LITEKY v. UNITED STATES

Kennedy, J., concurring in judgment

based upon something other than rulings in the case." 255 U. S., at 31. Berger, in turn, relies upon an earlier case advancing the same narrow proposition, Ex parte American Steel Barrel Co., 230 U. S. 35, 44 (1913) (predecessor of § 144 "was never intended to enable a discontented litigant to oust a judge because of adverse rulings made, for such rulings are reviewable otherwise"). There is a real difference, of course, between a rule providing that bias must arise from an extrajudicial source and one providing that judicial rulings alone cannot sustain a challenge for bias. Grinnell, therefore, provides a less than satisfactory rationale for reading the extrajudicial source doctrine into § 144 or the disqualification statutes at issue here. It should come as little surprise, then, that the Court does not enlist Grinnell to support its adoption of the doctrine.

The Court adverts to, but does not ratify, ante, at 549, an alternative rationale: the requirement in § 144 that a litigant's recusal affidavit "be filed not less than 10 days before the beginning of the term at which the proceeding is to be heard," unless "good cause [is] shown for failure to file it within such time." If a litigant seeking disqualification must file an affidavit 10 days before the beginning of the term, the argument goes, the alleged bias cannot arise from events occurring or facts adduced during the litigation.
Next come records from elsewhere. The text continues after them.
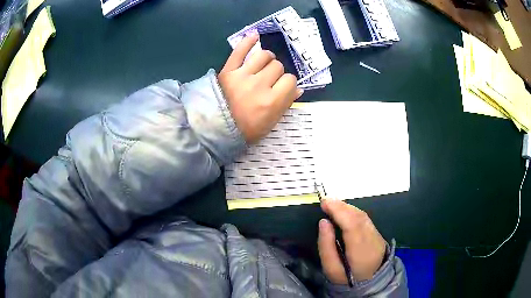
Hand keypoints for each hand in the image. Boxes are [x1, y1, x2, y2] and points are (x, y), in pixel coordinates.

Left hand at [218, 34, 302, 142]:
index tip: (282, 88)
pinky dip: (248, 41)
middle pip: (277, 66)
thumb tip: (298, 89)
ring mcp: (242, 75)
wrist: (215, 129)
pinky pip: (240, 50)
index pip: (290, 80)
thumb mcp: (270, 123)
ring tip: (264, 64)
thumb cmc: (245, 130)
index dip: (288, 83)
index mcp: (271, 101)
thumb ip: (285, 104)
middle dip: (277, 73)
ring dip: (267, 58)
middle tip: (269, 80)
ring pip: (264, 56)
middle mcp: (259, 85)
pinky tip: (255, 36)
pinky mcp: (228, 70)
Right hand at [318, 200, 385, 282]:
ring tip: (333, 205)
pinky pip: (365, 219)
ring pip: (363, 216)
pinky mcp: (378, 234)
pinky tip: (344, 211)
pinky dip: (353, 212)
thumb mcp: (331, 268)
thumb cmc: (346, 278)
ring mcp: (377, 236)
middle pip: (359, 218)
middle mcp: (372, 240)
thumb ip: (326, 246)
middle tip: (326, 202)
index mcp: (361, 252)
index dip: (339, 212)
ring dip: (347, 208)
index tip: (324, 204)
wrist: (369, 283)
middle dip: (342, 207)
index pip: (352, 226)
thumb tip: (323, 222)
See Berger, supra, at 34-35. That rationale fails as well. The 10-day rule has been an anachronism since 1963, when Congress abolished formal terms of court for United States district courts. See 28 U. S. C. § 138. In any event, the rule always had an exception for good cause. And even if the 10-day requirement could justify reading the extrajudicial source rule into § 144, it would not suffice as to § 455(a) or § 455(b)(1), which have no analogous requirement.

The Court is correct to reject yet another view, which has gained currency in several Courts of Appeals, that the term "personal" in §§ 144 and 455(b)(1) provides a textual home for the extrajudicial source doctrine. Ante, at 548-550.